Nyse Euronext et Deutsche Börse font de nouvelles concessions
La négociation se prolonge entre Bruxelles et le tandem Nyse Euronext-Deutsche Börse. Après avoir déjà présenté des concessions à la mi-novembre, les deux Bourses ont consenti de nouveaux «sacrifices» pour que les autorités de concurrence européennes adoubent enfin leur rapprochement.
Nyse Euronext s’est engagé à se séparer de toutes les activités de dérivés sur actions du Liffe. En novembre, le groupe avait accepté de sortir de cette activité au niveau pan-européen mais restait présent sur ses marchés locaux (Amsterdam, Paris, Bruxelles et Lisbonne). Sur ces derniers c’est Deutsche Börse (moins implantée) qui devait se retirer.
Si aucun régulateur ne s’oppose à la vente de cette branche par Nyse Euronext, son acquéreur pourrait avoir accès à Eurex Clearing pour compenser ces produits. Cependant, la Bourse transatlantique estime qu’un des régulateurs nationaux de ces marchés pourrait s’opposer à une telle vente de peur que ce soit un acteur régulé dans un autre pays qui s’impose. Dans ce cas, c’est Deutsche Börse qui devrait sortir des dérivés actions.

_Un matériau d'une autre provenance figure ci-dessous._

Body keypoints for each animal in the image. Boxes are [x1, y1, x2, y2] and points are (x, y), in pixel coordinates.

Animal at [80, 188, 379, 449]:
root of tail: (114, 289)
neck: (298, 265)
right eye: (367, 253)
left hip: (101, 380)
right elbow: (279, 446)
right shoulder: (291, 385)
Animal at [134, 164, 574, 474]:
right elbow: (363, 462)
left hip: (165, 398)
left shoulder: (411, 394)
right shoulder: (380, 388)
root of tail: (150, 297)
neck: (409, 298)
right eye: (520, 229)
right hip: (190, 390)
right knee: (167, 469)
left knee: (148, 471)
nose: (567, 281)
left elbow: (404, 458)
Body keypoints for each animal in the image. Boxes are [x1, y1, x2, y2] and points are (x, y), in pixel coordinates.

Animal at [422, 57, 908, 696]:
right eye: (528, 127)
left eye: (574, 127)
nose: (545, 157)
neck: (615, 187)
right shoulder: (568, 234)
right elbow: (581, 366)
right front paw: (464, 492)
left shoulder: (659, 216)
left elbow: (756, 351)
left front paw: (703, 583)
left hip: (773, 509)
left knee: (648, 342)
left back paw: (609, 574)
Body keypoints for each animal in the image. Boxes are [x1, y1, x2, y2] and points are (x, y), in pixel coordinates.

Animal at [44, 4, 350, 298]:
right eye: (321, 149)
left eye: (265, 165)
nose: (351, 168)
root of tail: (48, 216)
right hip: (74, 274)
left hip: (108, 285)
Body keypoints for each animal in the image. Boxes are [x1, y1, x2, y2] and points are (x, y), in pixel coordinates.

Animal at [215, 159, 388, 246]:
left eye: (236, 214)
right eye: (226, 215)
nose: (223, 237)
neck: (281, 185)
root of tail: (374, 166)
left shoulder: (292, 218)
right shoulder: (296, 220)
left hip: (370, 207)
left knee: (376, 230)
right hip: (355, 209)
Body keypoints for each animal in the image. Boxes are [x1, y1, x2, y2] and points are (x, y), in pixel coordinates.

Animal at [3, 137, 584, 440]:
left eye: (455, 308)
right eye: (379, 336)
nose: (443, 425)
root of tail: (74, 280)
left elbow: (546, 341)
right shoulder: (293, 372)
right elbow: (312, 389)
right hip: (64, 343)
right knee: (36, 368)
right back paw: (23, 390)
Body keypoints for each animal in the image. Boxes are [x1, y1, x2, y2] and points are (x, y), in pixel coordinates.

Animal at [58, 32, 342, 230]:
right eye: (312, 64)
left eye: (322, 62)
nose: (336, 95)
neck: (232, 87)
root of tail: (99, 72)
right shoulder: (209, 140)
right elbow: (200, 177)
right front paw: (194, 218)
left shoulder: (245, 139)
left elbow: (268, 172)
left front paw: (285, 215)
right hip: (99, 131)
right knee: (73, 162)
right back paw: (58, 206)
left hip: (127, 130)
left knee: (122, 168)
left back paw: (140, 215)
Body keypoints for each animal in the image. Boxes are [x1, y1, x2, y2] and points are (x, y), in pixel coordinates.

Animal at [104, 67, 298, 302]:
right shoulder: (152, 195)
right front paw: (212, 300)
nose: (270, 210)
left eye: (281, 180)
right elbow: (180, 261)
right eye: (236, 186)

En matière de dérivés de taux et d’indices, les groupes avaient promis en novembre de fissurer leur silo en accordant un accès à Eurex Clearing à leurs concurrents mais seulement pour les nouveaux produits et à condition qu’un organisme certifie que ceux-ci représentent bien des innovations et ne soient pas de simples copies des dérivés déjà vendus par le groupe fusionné. Pour emporter l’adhésion, les Bourses ont renforcé le nombre d’experts indépendants au sein de cet organisme. Et elles s’engagent à accepter de nouveaux produits même s’ils se révèlent extrêmement proches de ceux déjà commercialisés.
Enfin, les deux parties s’engagent à accorder une licence à un tiers pour qu’il puisse accéder au système de négociation d’Eurex et lancer de nouveaux dérivés de taux. Cette concession doit permettre à un seul nouvel entrant de s’installer sur le marché des dérivés alors que la Commission souhaite promouvoir l’émergence de nouveaux acteurs.
Pour contrecarrer le lobbying de leurs concurrents, Nyse Euronext et Deutsche Börse ont aussi lancé une grande campagne de communication avec le soutien de plusieurs patrons, dont Henri Lachmann (Schneider Electric), Christophe de Margerie (Total) et Gérard Mestrallet (GDF Suez). L’avis définitif de la Commission qui était attendu le 23 janvier devrait maintenant être rendu le 9 février.